Of the ten stories, “All the girls are completely different and none of them are me. The experiences don’t necessarily have to happen to me.”

What they all are about are her experiences of growing up as a scholarship student in Brooklyn in the late 1980’s, when “there was always this expectation that if we were good -- if we were smart -- we would escape.”

Poet Martha Rhodes, following Ms. Gautier, commented wryly, “I would like to write fiction. But my fiction sounds like a really bad translation of Caesar’s Gallic Wars. It’s very stiff.”

Her poetry, however, is anything but stiff. Her latest collection, The Beds, began as a reaction to the events of 9-11, she told the audience, but evolved into a more personal inquiry about the nature of grief. And sometimes it’s fierce grief, angry grief, even grief with a sense of humor.

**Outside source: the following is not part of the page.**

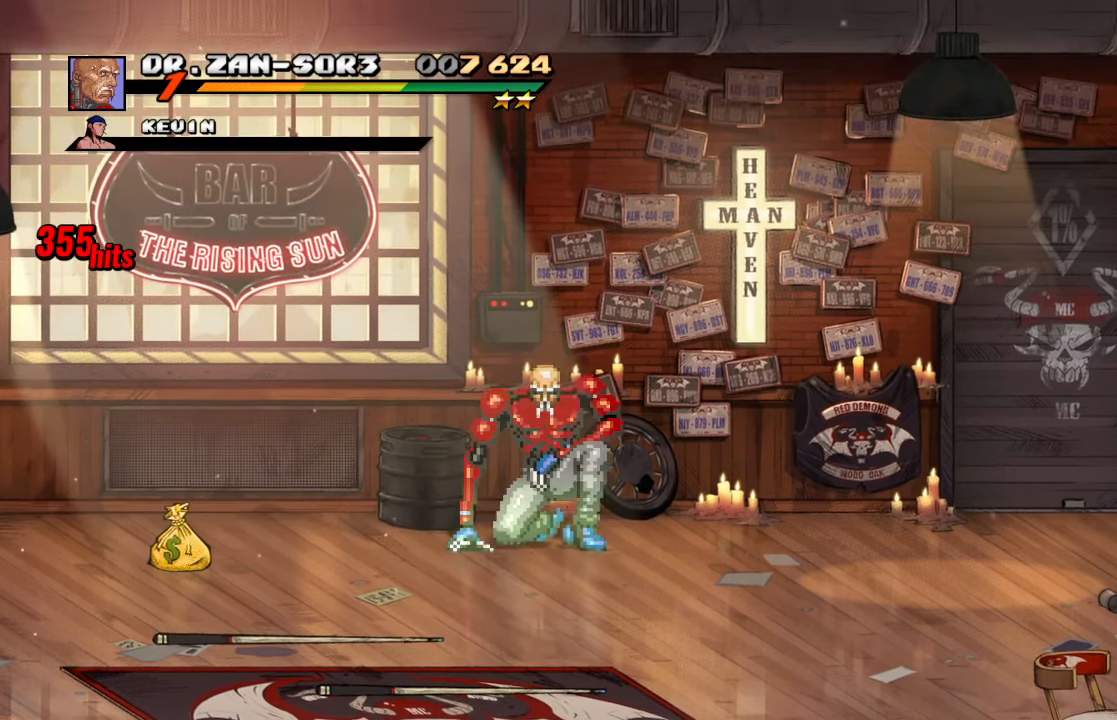
{"buttons": ["DPAD_RIGHT"], "left_stick": "center", "right_stick": "center", "events": [[17, "CIRCLE", "up"], [50, "DPAD_RIGHT", "down"], [100, "DPAD_RIGHT", "up"], [167, "DPAD_RIGHT", "down"]]}
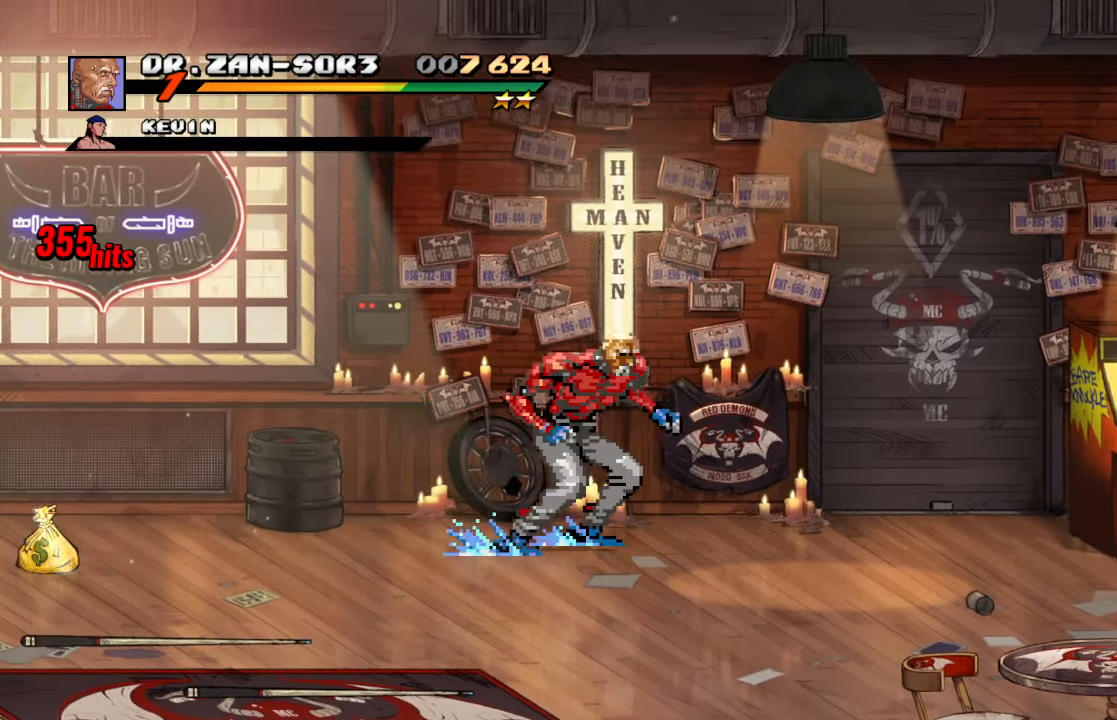
{"buttons": ["DPAD_DOWN", "DPAD_LEFT"], "left_stick": "center", "right_stick": "center"}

“I found myself going to form, going to rondelet a lot,” she told her listeners, responding to questions about the sequence of the poems. “The poems just came out feeling related to each other. . . They’re not ordered chronologically. I really go by tone more than by theme.”

I felt sorry for the young woman who guided me so courteously -- and left, without hearing any of this. After the literary festival was revived in 2009 following a hiatus, a student blogger mused about earlier days, when world-famous authors gathered at the university to read and party. Maybe it’s time to revive a little of that feeling. Or at least post signs saying to students, and the public -- here it is. Come in. It’s worth it.